▽
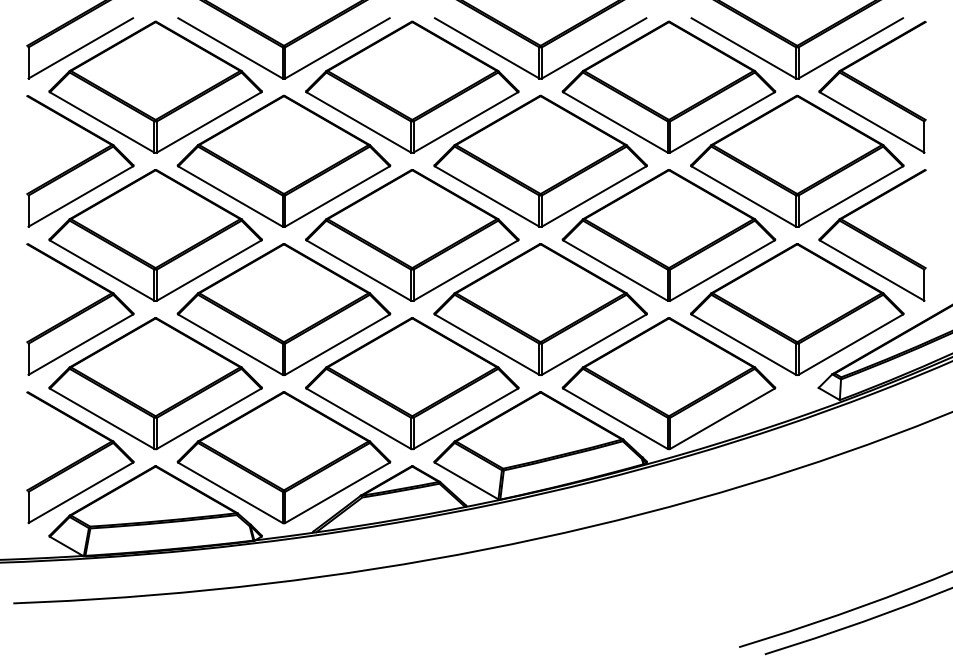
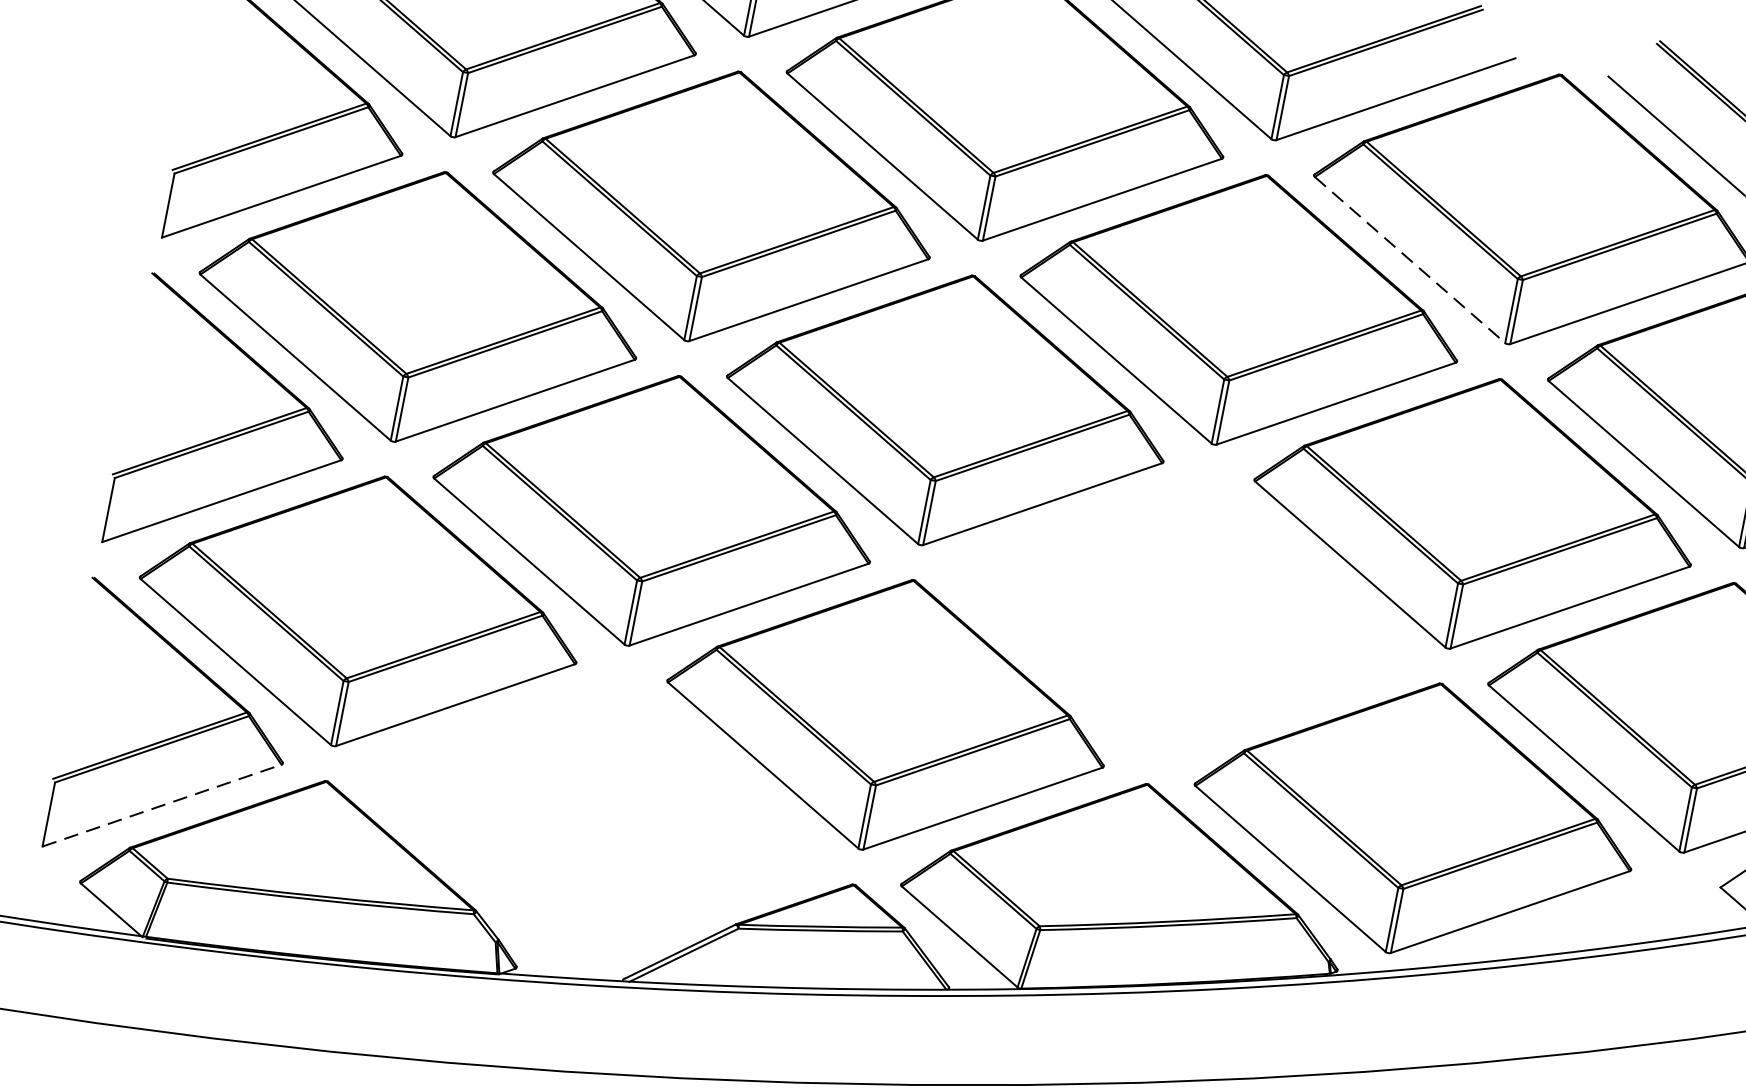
line: (615, 122) -> (1410, 260), solid -> dashed
part: (540, 309) -> (1180, 614), removed
part: (283, 457) -> (592, 814), removed
line: (81, 492) -> (163, 805), solid -> dashed

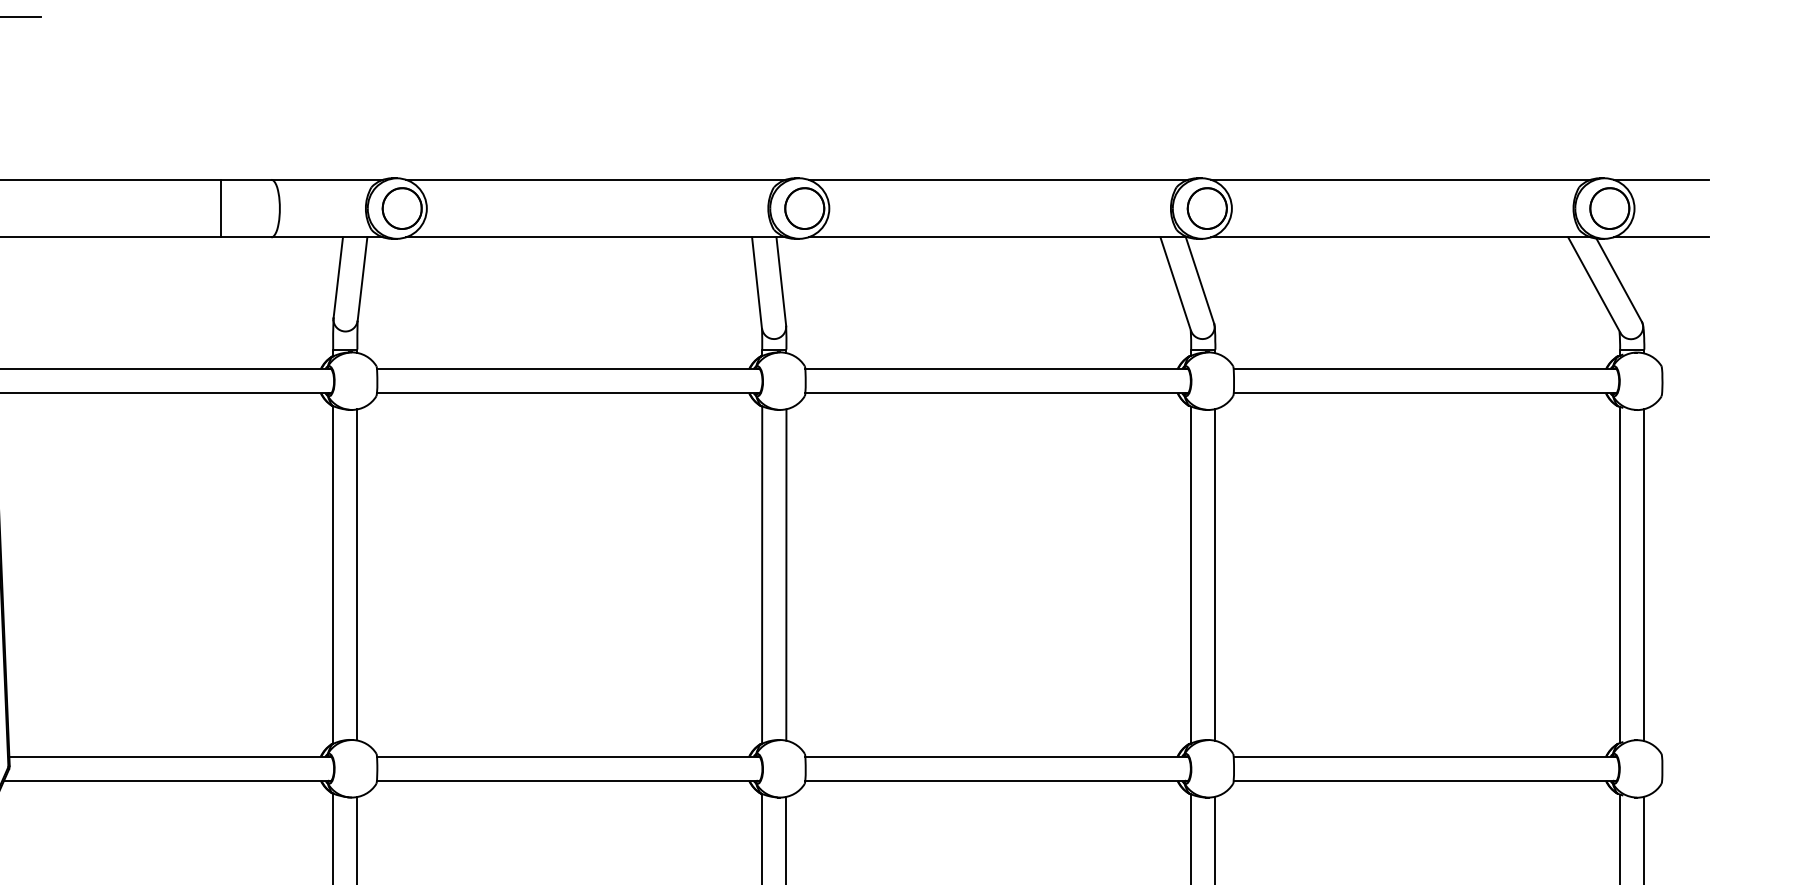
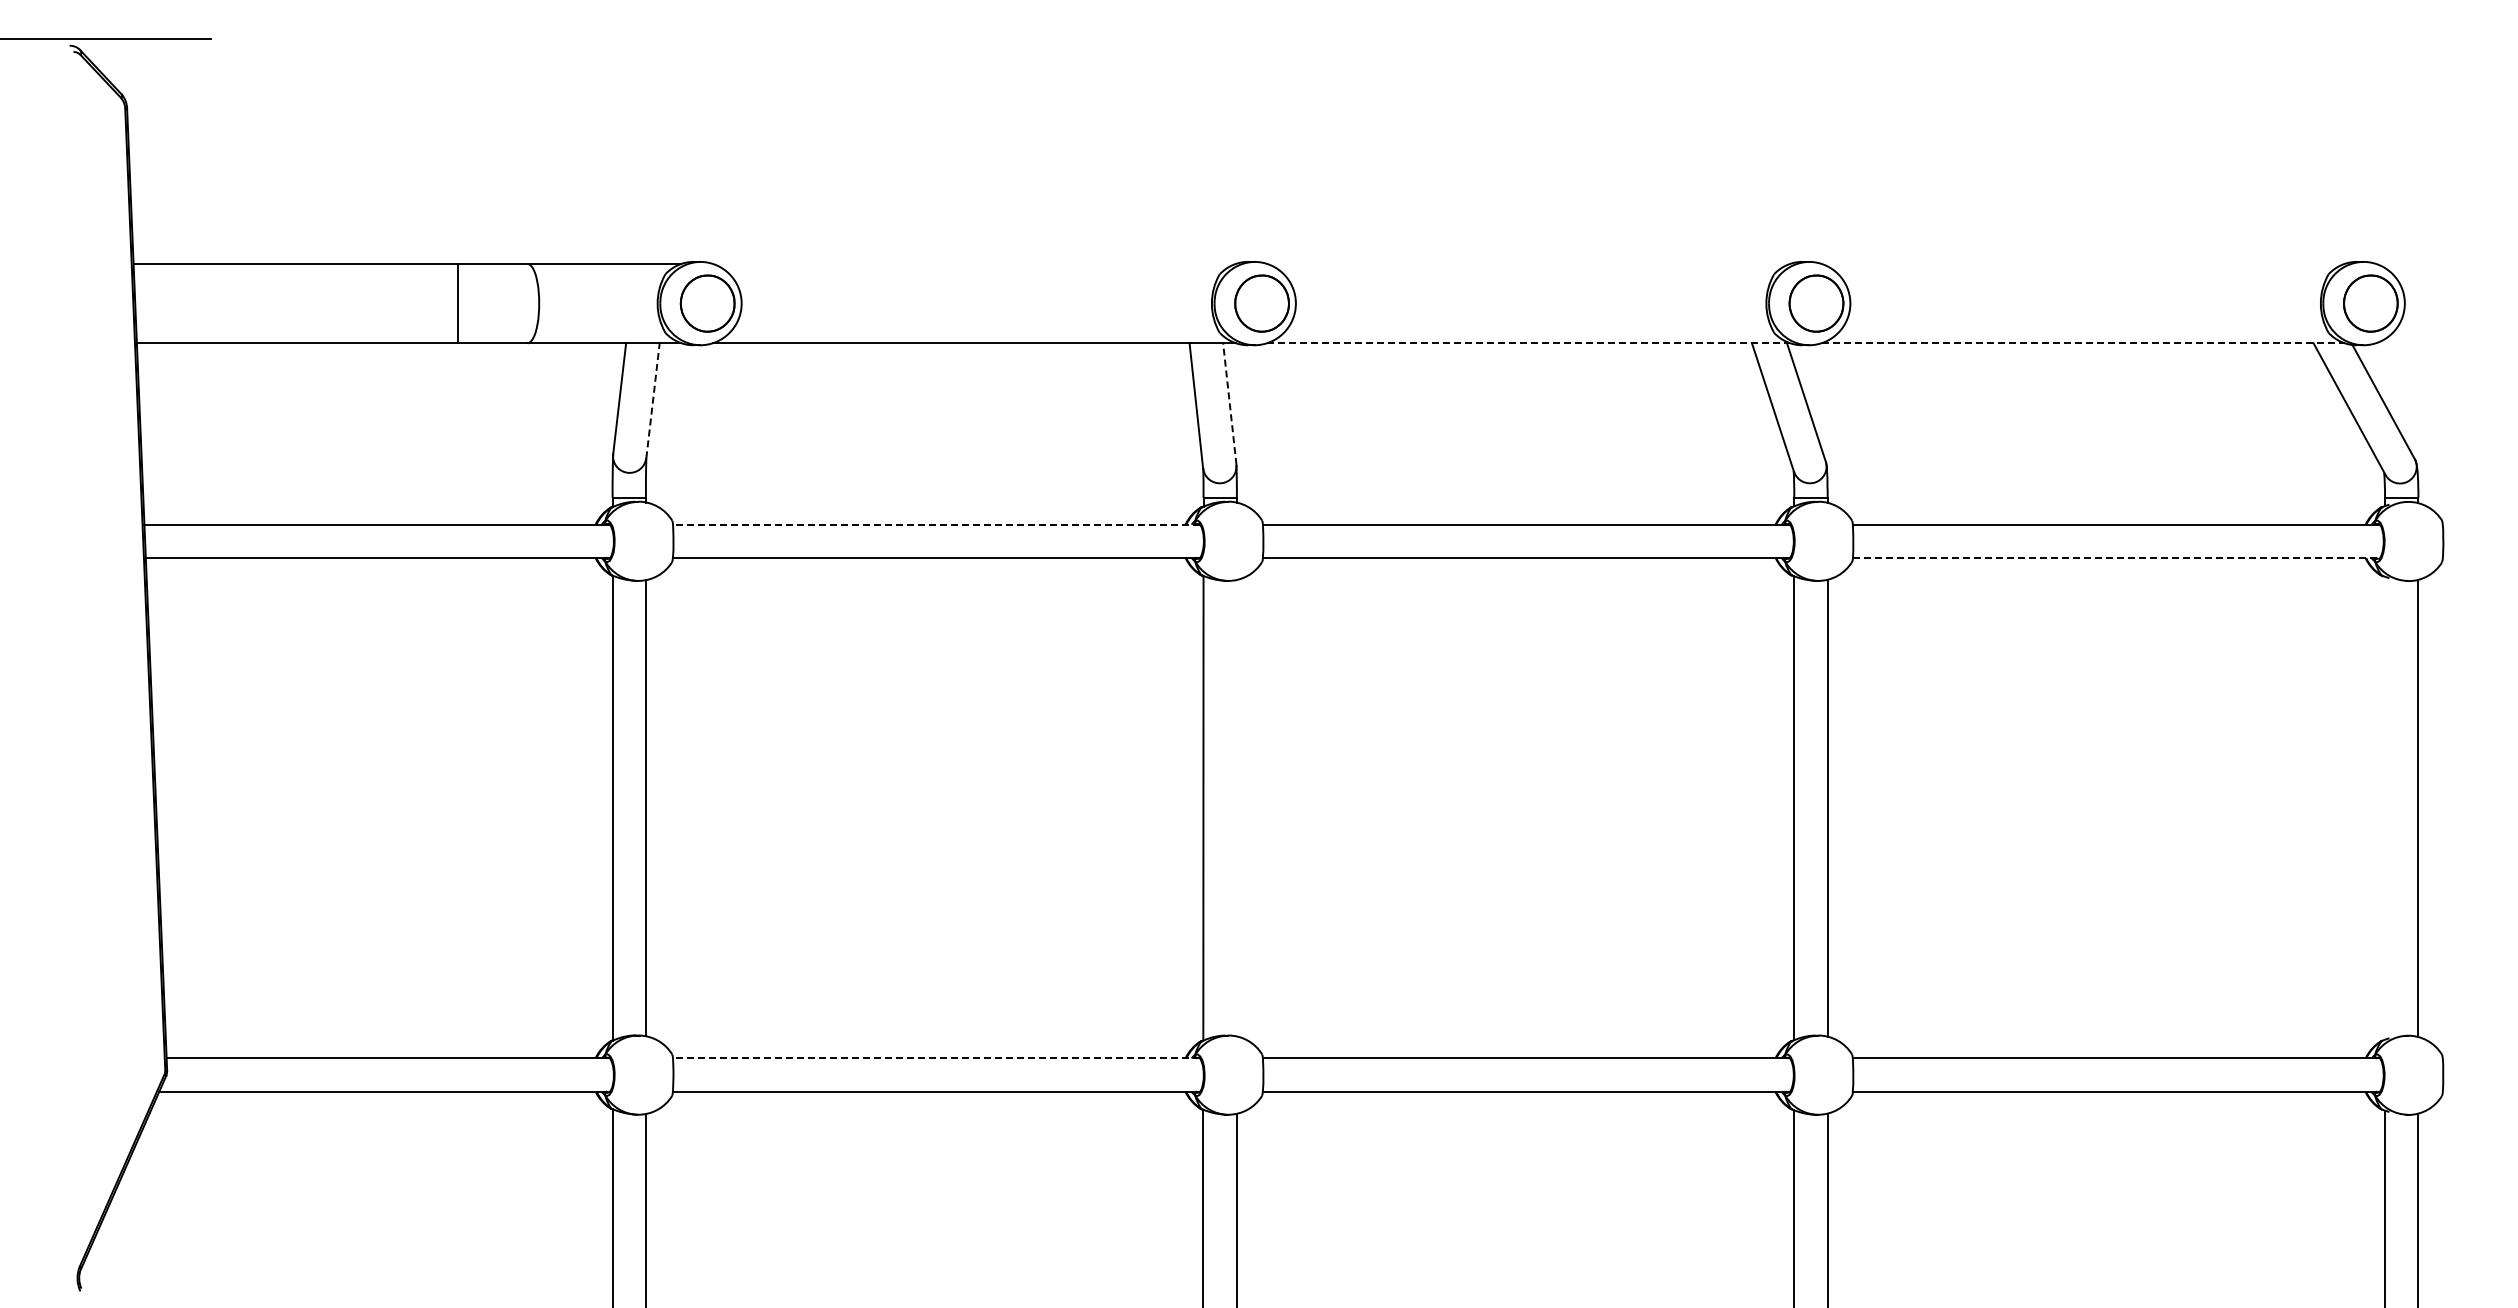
line: (595, 179) -> (973, 263), removed
line: (998, 179) -> (1528, 263), removed
line: (1400, 179) -> (2082, 263), removed
line: (1661, 179) -> (2441, 263), removed
line: (998, 237) -> (1529, 343), solid -> dashed
line: (1401, 237) -> (2083, 343), solid -> dashed
line: (1661, 237) -> (2441, 343), removed
line: (362, 278) -> (653, 400), solid -> dashed
line: (781, 281) -> (1229, 403), solid -> dashed
line: (568, 368) -> (936, 524), solid -> dashed
line: (1425, 392) -> (2116, 557), solid -> dashed
line: (1620, 574) -> (2385, 807), removed
line: (786, 575) -> (1236, 808), removed
line: (568, 756) -> (936, 1058), solid -> dashed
△
Return the line where "line: (1620, 574) -> (2385, 807), removed" appears, then every line after it to the end of the listing, all exactly as written.

line: (1620, 574) -> (2385, 807), removed
line: (786, 575) -> (1236, 808), removed
line: (568, 756) -> (936, 1058), solid -> dashed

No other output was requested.